The tensions, originally built up when President Donald Trump pulled the US out of the 2015 nuclear deal with Iran, saw a sharp rise on the first anniversary of Washington's exit from the accord after the US moved to ratchet up the pressure on Iran.
Washington has recently tightened its oil sanctions on Iran and sent military reinforcements, including an aircraft carrier strike group, a squadron of B-52 bombers, and a battery of patriot missiles, to the Persian Gulf region.
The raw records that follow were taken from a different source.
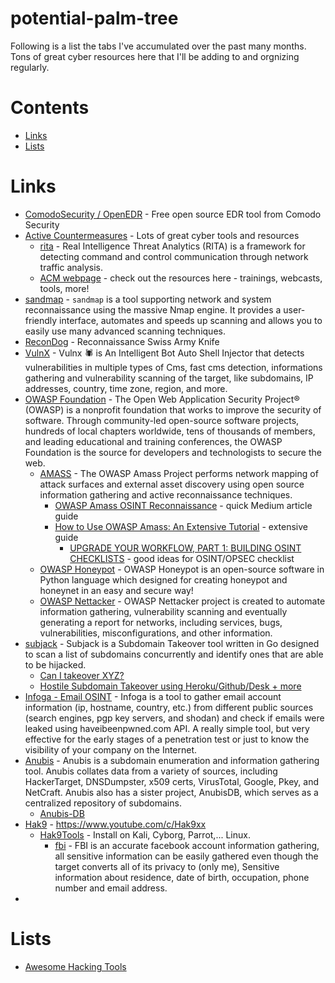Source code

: # potential-palm-tree

Following is a list the tabs I've accumulated over the past many months. Tons of great cyber resources here that I'll be adding to and orgnizing regularly.

# Contents

- [Links](#links)
- [Lists](#lists)

# Links

- [ComodoSecurity / OpenEDR](https://github.com/ComodoSecurity/openedr) - Free open source EDR tool from Comodo Security
- [Active Countermeasures](https://github.com/activecm) - Lots of great cyber tools and resources
  - [rita](https://github.com/activecm/rita) - Real Intelligence Threat Analytics (RITA) is a framework for detecting command and control communication through network traffic analysis.
  - [ACM webpage](https://www.activecountermeasures.com/) - check out the resources here - trainings, webcasts, tools, more!
- [sandmap](https://github.com/trimstray/sandmap) - `sandmap` is a tool supporting network and system reconnaissance using the massive Nmap engine. It provides a user-friendly interface, automates and speeds up scanning and allows you to easily use many advanced scanning techniques.
- [ReconDog](https://github.com/s0md3v/ReconDog) - Reconnaissance Swiss Army Knife
- [VulnX](https://github.com/anouarbensaad/vulnx) - Vulnx 🕷️ is An Intelligent Bot Auto Shell Injector that detects vulnerabilities in multiple types of Cms, fast cms detection, informations gathering and vulnerability scanning of the target, like subdomains, IP addresses, country, time zone, region, and more.
- [OWASP Foundation](https://github.com/OWASP) - The Open Web Application Security Project® (OWASP) is a nonprofit foundation that works to improve the security of software. Through community-led open-source software projects, hundreds of local chapters worldwide, tens of thousands of members, and leading educational and training conferences, the OWASP Foundation is the source for developers and technologists to secure the web.
  - [AMASS](https://github.com/OWASP/Amass) - The OWASP Amass Project performs network mapping of attack surfaces and external asset discovery using open source information gathering and active reconnaissance techniques.
    - [OWASP Amass OSINT Reconnaissance](https://medium.com/hacker-toolbelt/owasp-amass-osint-reconnaissance-9b57d81fb958) - quick Medium article guide
    - [How to Use OWASP Amass: An Extensive Tutorial](https://www.dionach.com/blog/how-to-use-owasp-amass-an-extensive-tutorial/) - extensive guide
      - [UPGRADE YOUR WORKFLOW, PART 1: BUILDING OSINT CHECKLISTS](https://www.trustedsec.com/blog/upgrade-your-workflow-part-1-building-osint-checklists/) - good ideas for OSINT/OPSEC checklist
  - [OWASP Honeypot](https://github.com/OWASP/Python-Honeypot) - OWASP Honeypot is an open-source software in Python language which designed for creating honeypot and honeynet in an easy and secure way!
  - [OWASP Nettacker](https://github.com/OWASP/Nettacker) - OWASP Nettacker project is created to automate information gathering, vulnerability scanning and eventually generating a report for networks, including services, bugs, vulnerabilities, misconfigurations, and other information.
- [subjack](https://github.com/haccer/subjack) - Subjack is a Subdomain Takeover tool written in Go designed to scan a list of subdomains concurrently and identify ones that are able to be hijacked.
  - [Can I takeover XYZ?](https://github.com/EdOverflow/can-i-take-over-xyz)
  - [Hostile Subdomain Takeover using Heroku/Github/Desk + more](https://labs.detectify.com/2014/10/21/hostile-subdomain-takeover-using-herokugithubdesk-more/)
- [Infoga - Email OSINT](https://github.com/m4ll0k/Infoga) - Infoga is a tool to gather email account information (ip, hostname, country, etc.) from different public sources (search engines, pgp key servers, and shodan) and check if emails were leaked using haveibeenpwned.com API. A really simple tool, but very effective for the early stages of a penetration test or just to know the visibility of your company on the Internet.
- [Anubis](https://github.com/jonluca/Anubis) - Anubis is a subdomain enumeration and information gathering tool. Anubis collates data from a variety of sources, including HackerTarget, DNSDumpster, x509 certs, VirusTotal, Google, Pkey, and NetCraft. Anubis also has a sister project, AnubisDB, which serves as a centralized repository of subdomains.
  - [Anubis-DB](https://github.com/jonluca/Anubis-DB)
- [Hak9](https://github.com/xHak9x) - https://www.youtube.com/c/Hak9xx
  - [Hak9Tools](https://github.com/xHak9x/Hak9Tools) - Install on Kali, Cyborg, Parrot,... Linux.
    - [fbi](https://github.com/xHak9x/fbi) - FBI is an accurate facebook account information gathering, all sensitive information can be easily gathered even though the target converts all of its privacy to (only me), Sensitive information about residence, date of birth, occupation, phone number and email address.
- 


# Lists

- [Awesome Hacking Tools](https://github.com/m4ll0k/Awesome-Hacking-Tools)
On May 5, US National Security Adviser John Bolton — an ardent Iran hawk — said the deployment was in response to “troubling and escalatory indications” of Iranian activity in the region, without giving details or evidence to support the claims.
Gallego told the Post that Bolton and Sen. Tom Cotton (R-Ark.) were the two contributors to what he called a false narrative.
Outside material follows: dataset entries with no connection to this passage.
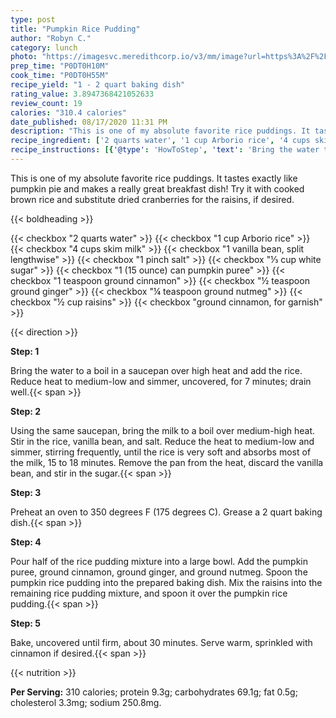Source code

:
 ```yaml
---
type: post
title: "Pumpkin Rice Pudding"
author: "Robyn C."
category: lunch
photo: "https://imagesvc.meredithcorp.io/v3/mm/image?url=https%3A%2F%2Fimages.media-allrecipes.com%2Fuserphotos%2F974352.jpg"
prep_time: "P0DT0H10M"
cook_time: "P0DT0H55M"
recipe_yield: "1 - 2 quart baking dish"
rating_value: 3.8947368421052633
review_count: 19
calories: "310.4 calories"
date_published: 08/17/2020 11:31 PM
description: "This is one of my absolute favorite rice puddings. It tastes exactly like pumpkin pie and makes a really great breakfast dish! Try it with cooked brown rice and substitute dried cranberries for the raisins, if desired."
recipe_ingredient: ['2 quarts water', '1 cup Arborio rice', '4 cups skim milk', '1 vanilla bean, split lengthwise', '1 pinch salt', '⅓ cup white sugar', '1 (15 ounce) can pumpkin puree', '1 teaspoon ground cinnamon', '½ teaspoon ground ginger', '¼ teaspoon ground nutmeg', '½ cup raisins', 'ground cinnamon, for garnish']
recipe_instructions: [{'@type': 'HowToStep', 'text': 'Bring the water to a boil in a saucepan over high heat and add the rice. Reduce heat to medium-low and simmer, uncovered, for 7 minutes; drain well.\n'}, {'@type': 'HowToStep', 'text': 'Using the same saucepan, bring the milk to a boil over medium-high heat. Stir in the rice, vanilla bean, and salt. Reduce the heat to medium-low and simmer, stirring frequently, until the rice is very soft and absorbs most of the milk, 15 to 18 minutes. Remove the pan from the heat, discard the vanilla bean, and stir in the sugar.\n'}, {'@type': 'HowToStep', 'text': 'Preheat an oven to 350 degrees F (175 degrees C). Grease a 2 quart baking dish.\n'}, {'@type': 'HowToStep', 'text': 'Pour half of the rice pudding mixture into a large bowl. Add the pumpkin puree, ground cinnamon, ground ginger, and ground nutmeg. Spoon the pumpkin rice pudding into the prepared baking dish. Mix the raisins into the remaining rice pudding mixture, and spoon it over the pumpkin rice pudding.\n'}, {'@type': 'HowToStep', 'text': 'Bake, uncovered until firm, about 30 minutes. Serve warm, sprinkled with cinnamon if desired.\n'}]
---
```


This is one of my absolute favorite rice puddings. It tastes exactly like pumpkin pie and makes a really great breakfast dish! Try it with cooked brown rice and substitute dried cranberries for the raisins, if desired. 

{{< boldheading >}}

{{< checkbox "2 quarts water" >}}
{{< checkbox "1 cup Arborio rice" >}}
{{< checkbox "4 cups skim milk" >}}
{{< checkbox "1  vanilla bean, split lengthwise" >}}
{{< checkbox "1 pinch salt" >}}
{{< checkbox "⅓ cup white sugar" >}}
{{< checkbox "1 (15 ounce) can pumpkin puree" >}}
{{< checkbox "1 teaspoon ground cinnamon" >}}
{{< checkbox "½ teaspoon ground ginger" >}}
{{< checkbox "¼ teaspoon ground nutmeg" >}}
{{< checkbox "½ cup raisins" >}}
{{< checkbox "ground cinnamon, for garnish" >}}


{{< direction >}}

**Step: 1**

Bring the water to a boil in a saucepan over high heat and add the rice. Reduce heat to medium-low and simmer, uncovered, for 7 minutes; drain well.{{< span >}}

**Step: 2**

Using the same saucepan, bring the milk to a boil over medium-high heat. Stir in the rice, vanilla bean, and salt. Reduce the heat to medium-low and simmer, stirring frequently, until the rice is very soft and absorbs most of the milk, 15 to 18 minutes. Remove the pan from the heat, discard the vanilla bean, and stir in the sugar.{{< span >}}

**Step: 3**

Preheat an oven to 350 degrees F (175 degrees C). Grease a 2 quart baking dish.{{< span >}}

**Step: 4**

Pour half of the rice pudding mixture into a large bowl. Add the pumpkin puree, ground cinnamon, ground ginger, and ground nutmeg. Spoon the pumpkin rice pudding into the prepared baking dish. Mix the raisins into the remaining rice pudding mixture, and spoon it over the pumpkin rice pudding.{{< span >}}

**Step: 5**

Bake, uncovered until firm, about 30 minutes. Serve warm, sprinkled with cinnamon if desired.{{< span >}}

{{< nutrition >}}

**Per Serving:** 310 calories; protein 9.3g; carbohydrates 69.1g; fat 0.5g; cholesterol 3.3mg; sodium 250.8mg.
The two, in media appearances and behind closed doors, have been lobbying for a military escalation against the Islamic Republic.
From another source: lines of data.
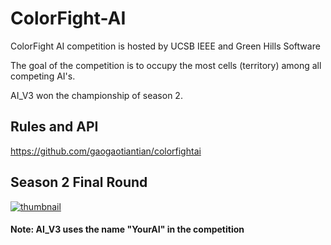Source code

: # ColorFight-AI
ColorFight AI competition is hosted by UCSB IEEE and Green Hills Software

The goal of the competition is to occupy the most cells (territory) among all competing AI's.

AI_V3 won the championship of season 2.
## Rules and API
https://github.com/gaogaotiantian/colorfightai  
## Season 2 Final Round
[![thumbnail](https://img.youtube.com/vi/tg33gHr3Ygc/0.jpg)](https://www.youtube.com/watch?v=tg33gHr3Ygc "Colorfight! Season 2 Final Round")  
#### Note: AI_V3 uses the name "YourAI" in the competition  
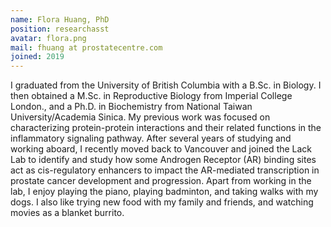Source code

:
```yaml
---
name: Flora Huang, PhD
position: researchasst
avatar: flora.png
mail: fhuang at prostatecentre.com
joined: 2019
---
```


<p>
I graduated from the University of British Columbia with a B.Sc. in Biology. I then obtained a M.Sc. in Reproductive Biology from Imperial College London., and a Ph.D. in Biochemistry from National Taiwan University/Academia Sinica. My previous work was focused on characterizing protein-protein interactions and their related functions in the inflammatory signaling pathway.
After several years of studying and working aboard, I recently moved back to Vancouver and joined the Lack Lab to identify and study how some Androgen Receptor (AR) binding sites act as cis-regulatory enhancers to impact the AR-mediated transcription in prostate cancer development and progression.
Apart from working in the lab, I enjoy playing the piano, playing badminton, and taking walks with my dogs. I also like trying new food with my family and friends, and watching movies as a blanket burrito.
</p>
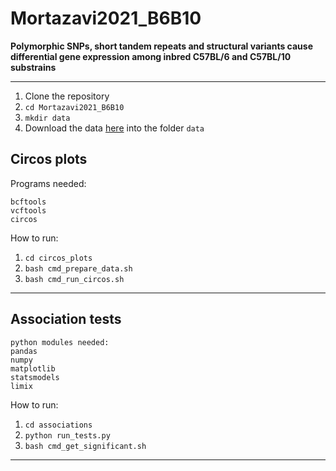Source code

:# Mortazavi2021_B6B10
**Polymorphic SNPs, short tandem repeats and structural variants cause differential gene expression among inbred C57BL/6 and C57BL/10 substrains**
***

1. Clone the repository
2. `cd Mortazavi2021_B6B10`
3. `mkdir data`
4. Download the data [here](https://drive.google.com/drive/folders/1g6WIabQRq3H0IpUBDZSswbRIbpRDYjY6?usp=sharing) into the folder `data`

## Circos plots
Programs needed:
```
bcftools
vcftools
circos
```
How to run:
1. `cd circos_plots`
2. `bash cmd_prepare_data.sh`
3. `bash cmd_run_circos.sh`
***

## Association tests
```
python modules needed:
pandas
numpy
matplotlib
statsmodels
limix
```
How to run:
1. `cd associations`
2. `python run_tests.py`
3. `bash cmd_get_significant.sh`
***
Cotton, a member of the Senate Armed Services Committee, discussed “multiple and credible sources of increased threats” from Iran on cable news.
“I get the same intel as Cotton,” Gallego wrote Saturday on Twitter.
I get the same intel as Cotton. He is greatly exaggerating the situation to spur us to war. Don’t fall for it. https://t.co/YpC76K06dj
— Ruben Gallego (@RubenGallego) May 18, 2019
Meanwhile, there will be a lawmakers-only forum next Tuesday in a secure auditorium to brief the House on the Iran intelligence.
Almost all of the Trump administration’s top national security officials will take part in the forum, including Secretary of State Mike Pompeo, Acting Defense Secretary Patrick Shanahan and Gen. Joseph F. Dunford Jr., the chairman of the Joint Chiefs of Staff.
However, among others, Bolton’s name is not on the list of participants as announced by House Democrats.
Trump, who promised to keep the US out of costly foreign wars during his presidential campaign, has reportedly grown frustrated with Bolton and Pompeo for escalating the tensions beyond his own preference for diplomatic efforts and sanctions.
At the same time, US media have reported growing conflict between Pompeo and Bolton over Washington’s Iran strategy.
Pompeo and his special representative for Iran, Brian Hook, have indicated that the Trump administration’s goal in pressuring Iran is renewed negotiations with Tehran, according to the report by Politico, citing two sources familiar with their thinking.
But Bolton is a deep skeptic of the value of negotiating with adversaries, the sources said.